**Passage provided:**
# [How To] Installing offline Gnome2?



## valhalla (Mar 6, 2011)

Hi, I have problems with gnome2 installation. Since I'm not succeeding in configuring my sierra usb modem, I have to install gnome2 in offline mode. I ran command [cmd=]make clean && make clean install[/cmd] in /usr/ports/x11/gnome2 directories, but mostly the system requested some packages that gnome2 needs. 

And the system always patching through the ftp address to download, which means I must have Internet Connection but unfortunately I don't have it. So I was downloading the packages that the system needs to installing gnome2, I was downloading from (ftp://ftp.freebsd.org/pub/FreeBSD/ports/distfiles/) but it takes all day to knowing which package that I need to installing gnome2.

I've been searching in gnome website but no results, and also by googling looking for compressed gnome package for FreeBSD but no results too. 

Anyone can help me with this problem? I would very much appreciate it..



Best regards,



PS: Sorry for my English and grammar are not so well...


----------



## wblock@ (Mar 6, 2011)

If the system has a net connection:
`# cd /usr/ports/x11/gnome2`
`#  make fetch-recursive`

A list of the files needed:
`# cd /usr/ports/x11/gnome2`
`#  make fetch-recursive-list`


----------

**Supplied records:**
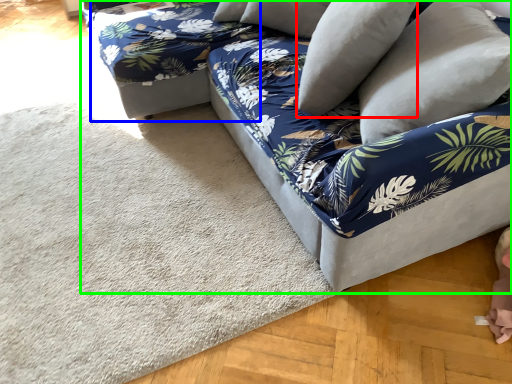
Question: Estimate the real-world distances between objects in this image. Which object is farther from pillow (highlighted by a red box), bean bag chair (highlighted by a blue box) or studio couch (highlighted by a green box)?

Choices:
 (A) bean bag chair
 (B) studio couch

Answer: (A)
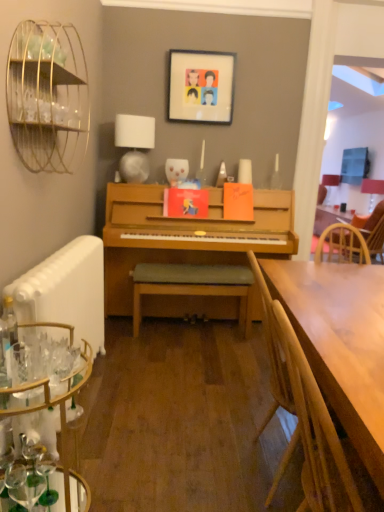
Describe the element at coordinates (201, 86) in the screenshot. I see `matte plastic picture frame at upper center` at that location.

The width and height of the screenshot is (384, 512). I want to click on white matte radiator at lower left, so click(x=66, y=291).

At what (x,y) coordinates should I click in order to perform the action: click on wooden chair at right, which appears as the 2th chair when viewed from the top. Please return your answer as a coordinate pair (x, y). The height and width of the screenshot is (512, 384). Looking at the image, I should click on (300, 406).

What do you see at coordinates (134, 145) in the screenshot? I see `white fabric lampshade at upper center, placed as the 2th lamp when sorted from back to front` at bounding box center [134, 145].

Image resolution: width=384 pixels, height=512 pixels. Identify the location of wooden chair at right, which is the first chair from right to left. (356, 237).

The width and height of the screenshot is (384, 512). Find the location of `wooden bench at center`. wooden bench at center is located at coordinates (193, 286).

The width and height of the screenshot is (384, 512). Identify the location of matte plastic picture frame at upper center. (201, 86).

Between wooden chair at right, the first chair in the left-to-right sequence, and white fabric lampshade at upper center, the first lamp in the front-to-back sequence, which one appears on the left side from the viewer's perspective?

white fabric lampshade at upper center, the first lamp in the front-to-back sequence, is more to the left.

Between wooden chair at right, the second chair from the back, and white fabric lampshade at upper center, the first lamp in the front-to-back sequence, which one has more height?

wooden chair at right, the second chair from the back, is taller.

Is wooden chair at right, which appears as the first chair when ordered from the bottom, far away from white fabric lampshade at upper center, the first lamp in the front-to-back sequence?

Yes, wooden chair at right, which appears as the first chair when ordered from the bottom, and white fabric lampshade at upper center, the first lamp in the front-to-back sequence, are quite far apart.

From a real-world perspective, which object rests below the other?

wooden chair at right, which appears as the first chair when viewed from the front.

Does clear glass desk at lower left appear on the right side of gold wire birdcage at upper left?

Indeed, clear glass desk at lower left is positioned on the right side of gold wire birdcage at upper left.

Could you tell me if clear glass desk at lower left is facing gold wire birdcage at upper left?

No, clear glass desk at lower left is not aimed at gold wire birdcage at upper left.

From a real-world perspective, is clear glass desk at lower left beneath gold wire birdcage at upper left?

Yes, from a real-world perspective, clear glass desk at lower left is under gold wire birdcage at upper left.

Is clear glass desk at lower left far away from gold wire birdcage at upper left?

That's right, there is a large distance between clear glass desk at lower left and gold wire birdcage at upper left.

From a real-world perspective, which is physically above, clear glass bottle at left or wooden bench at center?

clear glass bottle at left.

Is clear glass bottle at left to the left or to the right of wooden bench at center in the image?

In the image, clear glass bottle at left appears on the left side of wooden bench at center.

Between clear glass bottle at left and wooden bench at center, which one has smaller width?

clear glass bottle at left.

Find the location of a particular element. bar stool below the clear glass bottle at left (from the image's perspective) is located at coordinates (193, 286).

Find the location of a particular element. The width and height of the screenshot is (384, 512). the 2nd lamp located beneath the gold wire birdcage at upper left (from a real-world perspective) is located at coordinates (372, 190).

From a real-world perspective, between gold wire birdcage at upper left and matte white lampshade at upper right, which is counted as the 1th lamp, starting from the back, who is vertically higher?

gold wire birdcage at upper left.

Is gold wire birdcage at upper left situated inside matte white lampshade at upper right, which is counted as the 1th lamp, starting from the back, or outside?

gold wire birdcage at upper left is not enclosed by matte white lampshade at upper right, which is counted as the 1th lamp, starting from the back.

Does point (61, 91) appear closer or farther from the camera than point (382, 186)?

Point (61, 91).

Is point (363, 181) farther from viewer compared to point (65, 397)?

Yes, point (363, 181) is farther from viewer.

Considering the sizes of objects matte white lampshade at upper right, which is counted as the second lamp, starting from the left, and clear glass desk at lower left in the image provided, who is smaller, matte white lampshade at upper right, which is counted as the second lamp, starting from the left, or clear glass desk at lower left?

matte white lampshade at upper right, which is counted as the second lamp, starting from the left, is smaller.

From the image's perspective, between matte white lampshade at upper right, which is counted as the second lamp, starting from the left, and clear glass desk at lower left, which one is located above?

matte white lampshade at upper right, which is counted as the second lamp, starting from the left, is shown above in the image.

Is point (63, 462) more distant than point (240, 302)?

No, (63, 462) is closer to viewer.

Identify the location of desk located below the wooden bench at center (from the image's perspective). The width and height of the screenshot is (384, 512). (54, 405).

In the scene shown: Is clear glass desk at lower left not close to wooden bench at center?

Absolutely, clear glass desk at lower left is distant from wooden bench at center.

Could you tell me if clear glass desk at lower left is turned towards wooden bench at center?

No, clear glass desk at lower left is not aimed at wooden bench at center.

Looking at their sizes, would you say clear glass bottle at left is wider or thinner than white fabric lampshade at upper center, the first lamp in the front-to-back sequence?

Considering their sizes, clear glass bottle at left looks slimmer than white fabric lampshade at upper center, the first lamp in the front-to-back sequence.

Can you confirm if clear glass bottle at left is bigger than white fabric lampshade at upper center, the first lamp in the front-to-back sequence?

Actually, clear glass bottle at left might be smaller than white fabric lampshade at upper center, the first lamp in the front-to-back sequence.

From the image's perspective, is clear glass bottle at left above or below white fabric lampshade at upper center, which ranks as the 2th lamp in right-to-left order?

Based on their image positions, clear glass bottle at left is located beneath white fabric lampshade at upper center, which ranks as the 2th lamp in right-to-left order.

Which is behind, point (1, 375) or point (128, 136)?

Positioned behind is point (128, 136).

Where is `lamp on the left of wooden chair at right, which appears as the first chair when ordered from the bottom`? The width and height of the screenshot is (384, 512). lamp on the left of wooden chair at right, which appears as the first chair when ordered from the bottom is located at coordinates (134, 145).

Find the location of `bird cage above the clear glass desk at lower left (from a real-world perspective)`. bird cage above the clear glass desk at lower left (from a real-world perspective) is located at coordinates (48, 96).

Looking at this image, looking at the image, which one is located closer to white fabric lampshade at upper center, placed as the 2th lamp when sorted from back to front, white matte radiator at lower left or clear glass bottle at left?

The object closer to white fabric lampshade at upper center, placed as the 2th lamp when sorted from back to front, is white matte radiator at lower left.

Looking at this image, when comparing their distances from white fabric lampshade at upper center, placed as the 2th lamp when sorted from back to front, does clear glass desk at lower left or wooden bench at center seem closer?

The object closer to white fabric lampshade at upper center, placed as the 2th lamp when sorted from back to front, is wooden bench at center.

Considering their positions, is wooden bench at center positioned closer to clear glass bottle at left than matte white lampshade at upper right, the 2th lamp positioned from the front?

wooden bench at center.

**Required action A:** Please repeat, word for word, the part of the Gnome2 offline installation thread starting with "# [How To] Installing" and going on through "that gnome2 needs.".
**Required action B:** In the Gnome2 offline installation thread, what command does the reply give for getting a list of the needed files?
The material has no connection to the Gnome2 offline installation thread.

**Answer section A:**
# [How To] Installing offline Gnome2?



## valhalla (Mar 6, 2011)

Hi, I have problems with gnome2 installation. Since I'm not succeeding in configuring my sierra usb modem, I have to install gnome2 in offline mode. I ran command [cmd=]make clean && make clean install[/cmd] in /usr/ports/x11/gnome2 directories, but mostly the system requested some packages that gnome2 needs.

**Answer section B:** make fetch-recursive-list, run from /usr/ports/x11/gnome2.